To address these new aspects, and to provide proof that the various regulatory requirements are being met, financial institutions will need to enhance their skills by acquiring new human and technical capabilities. As market surveillance authority and prudential supervisor, the ACPR will ensure that risks are effectively managed. Compliance with the AI Act is naturally more than just an administrative process of internal labelling, and the supervisor cannot simply 'tick boxes'. On the contrary, the supervisor will have to ensure that the algorithms are managed and monitored by competent people who understand their inner workings.

This means, of course, that the financial supervisor itself has to acquire new skills and adapt its tools and methods. We will have to gradually establish a set of rules regarding new issues such as explainability, a topic on which the ACPR has already published some proposals in the past, or the fairness of algorithms. We will also need to develop a specific methodology for auditing AI systems.

We cannot and must not take this methodological step alone: instead, we need to build synergies with all the other AI supervisors in France and Europe. AI regulation is cross-sectoral and the supervisors will not escape the pressing obligation of cooperating in this area, which involves so much diverse expertise.

Today, I would like to extend this call for cooperation to the whole financial sector. Articulating the AI Act with sector-specific regulations, clarifying expectations, sharing best practices, developing audit methodology: supervisors and the supervised share many challenges, and we will overcome them all the more easily if we are able to move forward together.
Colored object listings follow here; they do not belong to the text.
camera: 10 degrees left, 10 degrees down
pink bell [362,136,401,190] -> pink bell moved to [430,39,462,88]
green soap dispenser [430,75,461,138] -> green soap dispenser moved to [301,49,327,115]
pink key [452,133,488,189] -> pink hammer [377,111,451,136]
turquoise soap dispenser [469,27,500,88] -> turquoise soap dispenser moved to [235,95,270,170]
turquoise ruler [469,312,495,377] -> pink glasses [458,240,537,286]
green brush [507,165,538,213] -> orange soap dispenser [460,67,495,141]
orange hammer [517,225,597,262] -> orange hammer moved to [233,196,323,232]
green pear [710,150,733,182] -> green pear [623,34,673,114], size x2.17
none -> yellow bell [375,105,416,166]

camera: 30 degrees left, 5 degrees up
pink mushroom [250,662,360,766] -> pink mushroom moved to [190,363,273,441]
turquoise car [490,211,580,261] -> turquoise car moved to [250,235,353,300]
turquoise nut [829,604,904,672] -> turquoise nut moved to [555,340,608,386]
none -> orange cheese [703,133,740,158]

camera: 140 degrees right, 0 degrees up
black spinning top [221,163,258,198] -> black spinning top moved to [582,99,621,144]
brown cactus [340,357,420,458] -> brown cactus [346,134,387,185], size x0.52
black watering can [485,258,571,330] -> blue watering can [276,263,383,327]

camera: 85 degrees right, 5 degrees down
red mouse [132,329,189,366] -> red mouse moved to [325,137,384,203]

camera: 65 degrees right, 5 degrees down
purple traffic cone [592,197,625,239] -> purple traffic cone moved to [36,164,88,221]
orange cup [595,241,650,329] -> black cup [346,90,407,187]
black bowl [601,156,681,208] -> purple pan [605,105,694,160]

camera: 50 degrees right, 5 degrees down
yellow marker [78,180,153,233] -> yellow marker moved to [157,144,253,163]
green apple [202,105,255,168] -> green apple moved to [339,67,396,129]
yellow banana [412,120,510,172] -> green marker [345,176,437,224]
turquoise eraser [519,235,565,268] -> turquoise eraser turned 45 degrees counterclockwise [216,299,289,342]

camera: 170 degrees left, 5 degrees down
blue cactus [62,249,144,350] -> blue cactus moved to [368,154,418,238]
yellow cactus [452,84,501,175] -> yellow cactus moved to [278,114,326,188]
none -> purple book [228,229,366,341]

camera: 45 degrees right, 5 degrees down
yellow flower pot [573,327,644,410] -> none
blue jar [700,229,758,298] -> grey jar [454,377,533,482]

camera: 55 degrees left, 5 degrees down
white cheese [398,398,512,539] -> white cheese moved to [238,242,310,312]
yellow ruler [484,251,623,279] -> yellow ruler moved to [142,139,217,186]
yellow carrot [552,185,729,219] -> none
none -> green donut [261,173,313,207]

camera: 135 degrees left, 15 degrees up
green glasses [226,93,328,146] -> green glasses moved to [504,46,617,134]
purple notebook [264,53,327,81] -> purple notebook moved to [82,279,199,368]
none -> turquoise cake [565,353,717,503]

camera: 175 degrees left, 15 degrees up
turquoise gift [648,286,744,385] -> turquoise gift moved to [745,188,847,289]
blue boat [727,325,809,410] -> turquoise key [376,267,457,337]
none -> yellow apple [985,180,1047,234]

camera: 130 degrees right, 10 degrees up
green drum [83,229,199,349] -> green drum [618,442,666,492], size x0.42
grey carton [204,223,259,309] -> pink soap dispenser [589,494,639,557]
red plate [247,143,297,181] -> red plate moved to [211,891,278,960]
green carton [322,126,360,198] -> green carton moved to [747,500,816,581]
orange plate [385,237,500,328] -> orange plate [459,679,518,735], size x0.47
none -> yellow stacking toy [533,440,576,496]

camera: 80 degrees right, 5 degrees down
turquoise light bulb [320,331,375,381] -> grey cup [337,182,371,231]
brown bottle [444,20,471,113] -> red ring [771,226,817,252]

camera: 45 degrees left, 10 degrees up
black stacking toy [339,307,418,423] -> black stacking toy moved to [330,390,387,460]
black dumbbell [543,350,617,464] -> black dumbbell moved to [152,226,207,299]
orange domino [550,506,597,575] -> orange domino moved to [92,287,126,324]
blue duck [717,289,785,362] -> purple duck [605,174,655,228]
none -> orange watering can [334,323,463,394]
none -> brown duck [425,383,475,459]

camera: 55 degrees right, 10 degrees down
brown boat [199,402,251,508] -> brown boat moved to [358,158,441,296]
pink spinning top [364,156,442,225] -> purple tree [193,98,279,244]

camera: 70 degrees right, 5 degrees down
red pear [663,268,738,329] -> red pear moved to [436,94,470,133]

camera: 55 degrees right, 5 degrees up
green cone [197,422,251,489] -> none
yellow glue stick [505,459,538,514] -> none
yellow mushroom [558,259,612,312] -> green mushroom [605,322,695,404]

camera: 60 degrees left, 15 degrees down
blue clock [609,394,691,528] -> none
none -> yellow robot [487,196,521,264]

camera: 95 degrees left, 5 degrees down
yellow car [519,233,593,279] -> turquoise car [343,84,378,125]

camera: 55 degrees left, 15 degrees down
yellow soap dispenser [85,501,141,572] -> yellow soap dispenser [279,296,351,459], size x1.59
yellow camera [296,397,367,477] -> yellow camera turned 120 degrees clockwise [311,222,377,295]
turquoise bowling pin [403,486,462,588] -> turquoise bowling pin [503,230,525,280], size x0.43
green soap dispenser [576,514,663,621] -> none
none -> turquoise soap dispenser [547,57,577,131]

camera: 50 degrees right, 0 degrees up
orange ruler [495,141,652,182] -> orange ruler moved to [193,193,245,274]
The ACPR is now preparing itself for the 2026 deadline: as it has already done in the past, it will seek input from the entire ecosystem to co-design practical methods for implementing - and supervising - the AI Act. That is why I am today calling on volunteer companies in the financial sector to contact the ACPR staff to take part in our work.

For the stability of the financial sector, we must collectively master the uses of AI; together, let's rise to this challenge! Thank you for your attention.